Your answer should repeat the entries in full, exactly as given, with no pictures.
*** Data extracts ***
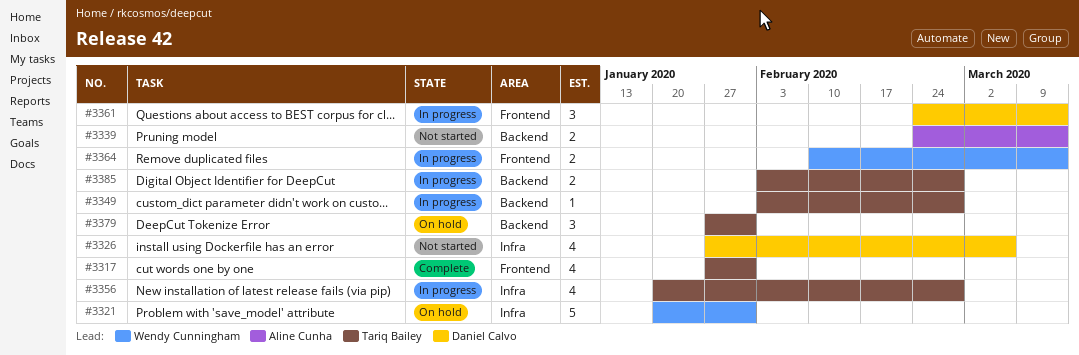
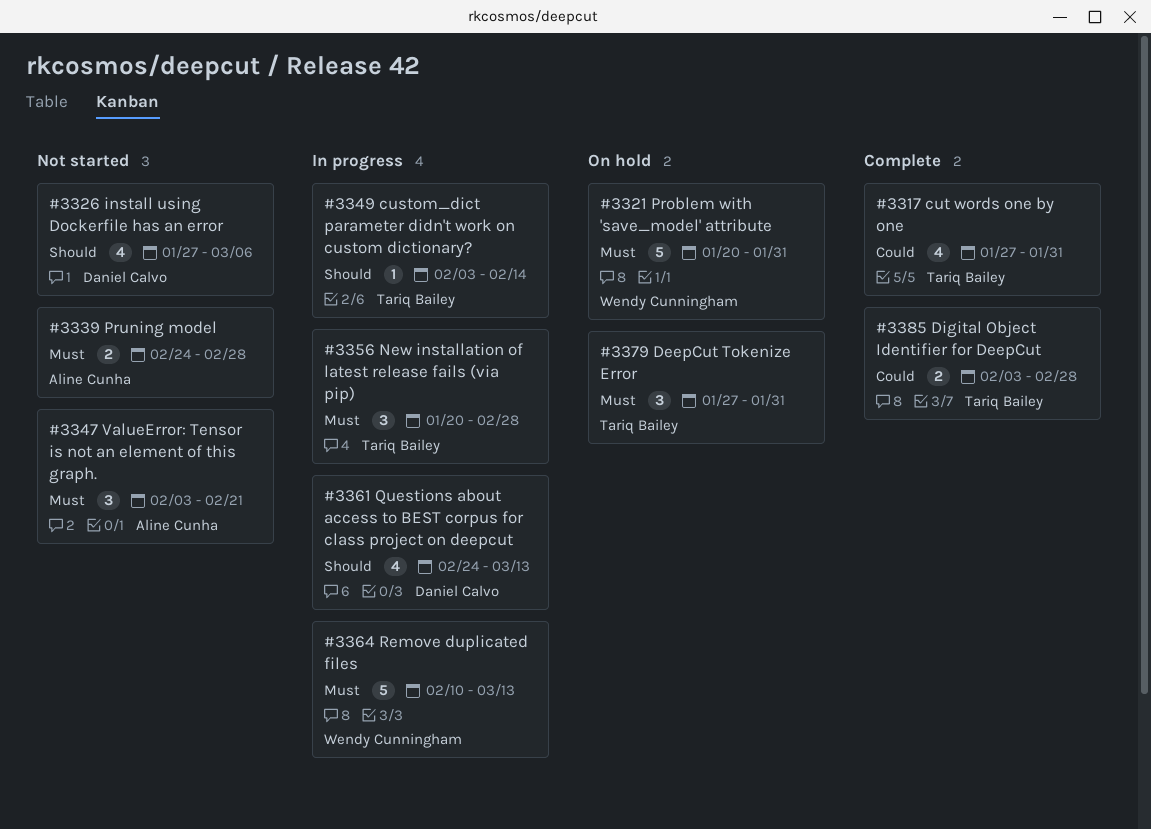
#3339, due: Mar 13 -> Feb 28
#3347: none -> present
#3349, due: Feb 28 -> Feb 14
#3356, estimate: 4 -> 3
#3361, estimate: 3 -> 4
#3364, estimate: 2 -> 5
#3385, status: In progress -> Complete

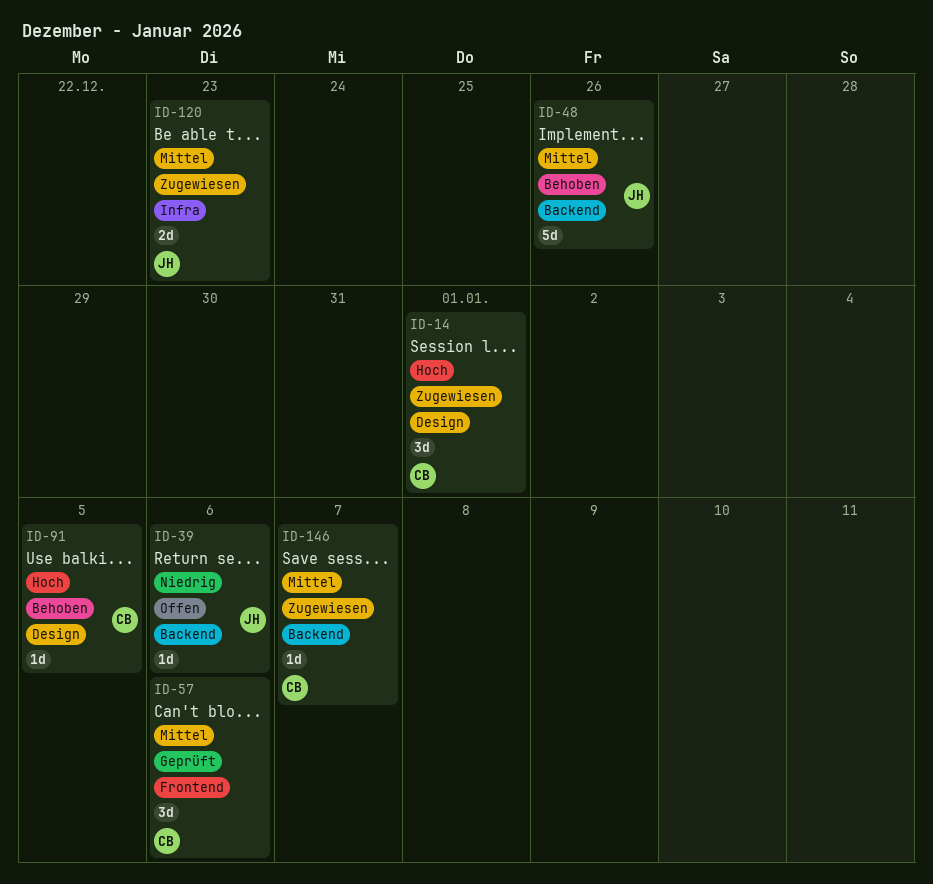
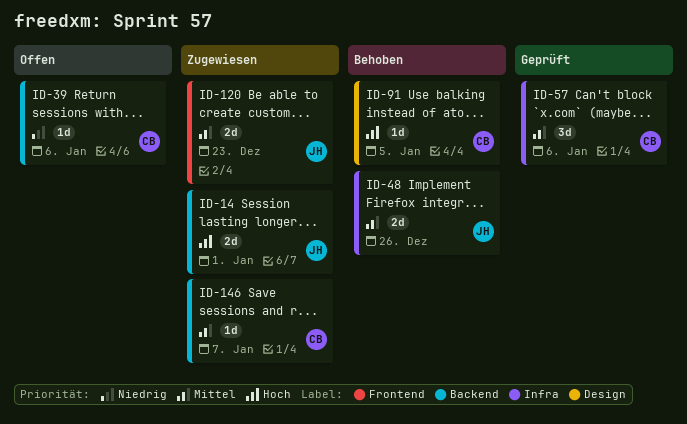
ID-14, owner: CB -> JH
ID-14, label: Design -> Backend
ID-14, estimate: 3d -> 2d
ID-39, owner: JH -> CB
ID-48, label: Backend -> Infra
ID-48, estimate: 5d -> 2d
ID-57, label: Frontend -> Infra
ID-120, label: Infra -> Frontend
*** End of Data extracts ***
**Output of the task:**
#3339, due: Mar 13 -> Feb 28
#3347: none -> present
#3349, due: Feb 28 -> Feb 14
#3356, estimate: 4 -> 3
#3361, estimate: 3 -> 4
#3364, estimate: 2 -> 5
#3385, status: In progress -> Complete

ID-14, owner: CB -> JH
ID-14, label: Design -> Backend
ID-14, estimate: 3d -> 2d
ID-39, owner: JH -> CB
ID-48, label: Backend -> Infra
ID-48, estimate: 5d -> 2d
ID-57, label: Frontend -> Infra
ID-120, label: Infra -> Frontend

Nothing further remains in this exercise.